To reduce reconstruction time for CGI, compressive sensing methods have been applied to ghost imaging¹¹^,^30,31. The CS theory allows an object (target scene) O(x, y) to be reconstructed from a set of undersampled measurements S, assuming that object is sparse within a fixed basis. For evaluation, we process our GI data with two commonly used priors for natural images: the sparse prior and the total variation (TV) regularization prior. The sparse representation prior³² considers natural image to be represented by an orthogonal basis (discrete cosine transform) transform matrix D and coefficient vector c.
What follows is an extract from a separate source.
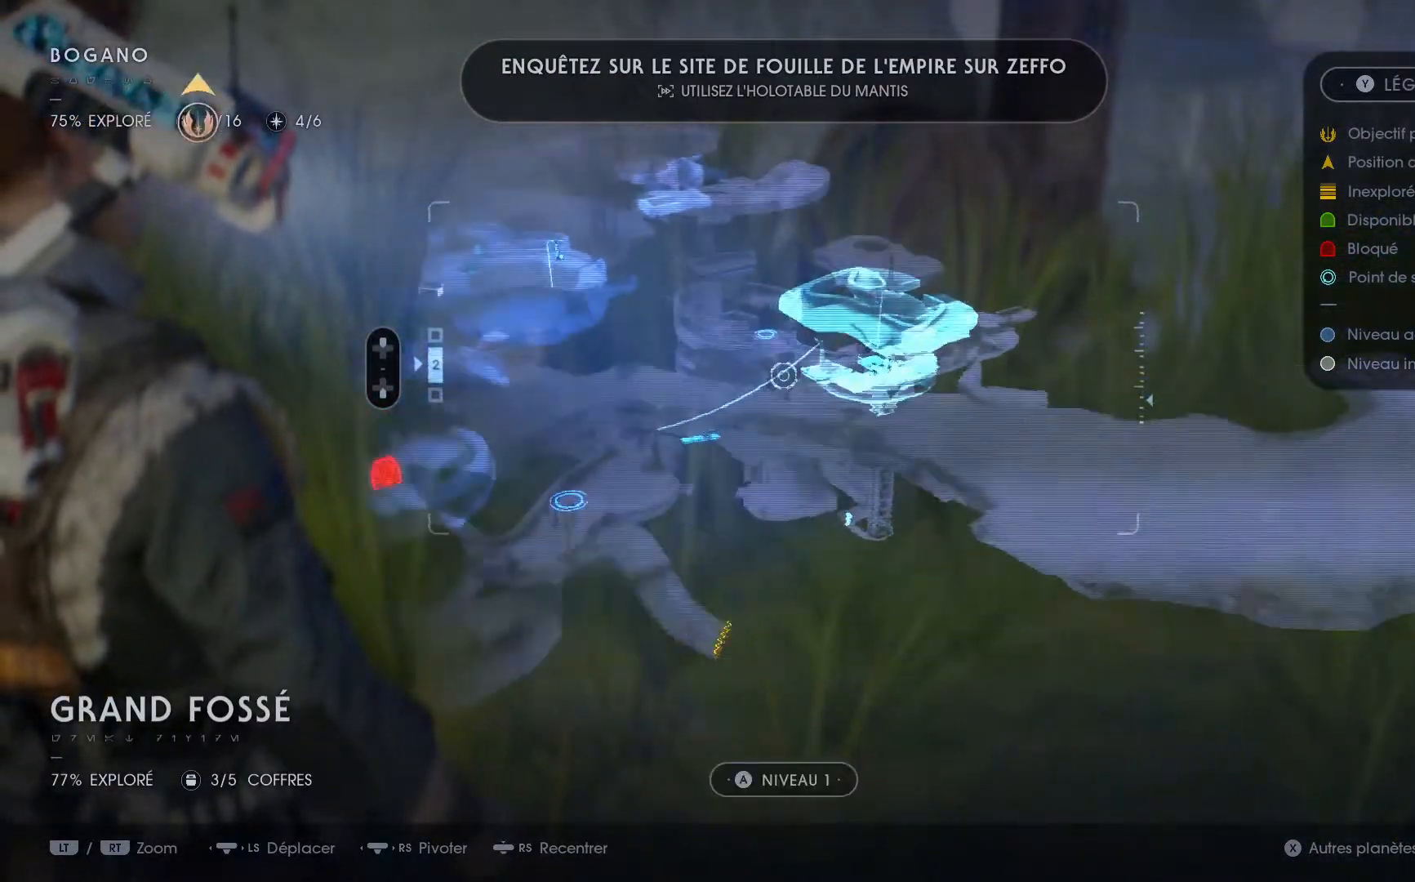
{"buttons": [], "left_stick": "left", "right_stick": "right", "events": [[333, "left_stick", "down-left"], [467, "left_stick", "left"], [483, "right_stick", "right"]]}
The reconstruction for CGI is achieved by minimizing the following function:

$$ \mathop {\min }\limits_{O} \left\{ {{\text{f } = \text{ }}\left\| c \right\|_{{l_{1} }} + \frac{{\mu_{1} }}{2}\left\| {DO - c + \frac{{y_{1} }}{{\mu_{1} }}} \right\|_{{l_{2} }}^{2} + \frac{{\mu_{2} }}{2}\left\| {PO - S + \frac{{y_{2} }}{{\mu_{2} }}} \right\|_{{l_{2} }}^{2} } \right\} $$

(3)

where y is the Lagrange multiplier and µ is the balancing parameter. The above l1-minimization problem can be solved by using augmented lagrange multiplier (ALM) method³³. The TV regularization prior is related to the gradient of an image. If G is the gradient matrix of an image, the TV regularization prior based reconstruction is given by solving the following minimization:

$$ \mathop {\min }\limits_{O} \, \left\{ {{\text{f } = \text{ }}\left\| c \right\|_{{l_{1} }} + \frac{{\mu_{1} }}{2}\left\| {GO - c + \frac{{y_{1} }}{{\mu_{1} }}} \right\|_{{l_{2} }}^{2} + \frac{{\mu_{2} }}{2}\left\| {PO - S + \frac{{y_{2} }}{{\mu_{2} }}} \right\|_{{l_{2} }}^{2} } \right\} $$

(4)

DeepGhost

The proposed deep convolutional autoencoder architecture is shown in Fig. 1. The network employs convolutional layers with trainable filters for extracting features and filtering corruptions from the image. The encoding stages use 32, 64, and 128 (Conv2D) filters for scaling down the data. The compressed data is grouped at an “intermediate” layer with 256 conv-filters. The decoding stages use 128, 64, and 32 filters for reconstructing the encoded image. The output is reconstructed using a single conv-filter at the end. To visualize data processing at each layer, the feature maps for an unseen target (pepper test image) through the network pipeline are shown in Fig. 12. To prevent network operation in saturated or dead regions of activation, the network is initialized with Xavier initialization³⁴. After every convolutional layer, batch normalization layer³⁵ is used to achieve training efficiency. The data along the pipeline is scaled into different dimensions using max-pooling and Up-sampling operations. To counter data over-fitting, Gaussian noise layers are used to apply regularization through additive Gaussian noise in the hidden layers. The image reconstruction quality is improved by training the network with noisy data traversed via skip connections between similar scale stages. The nonlinearity between layers is created using a nonlinear activation (ReLU).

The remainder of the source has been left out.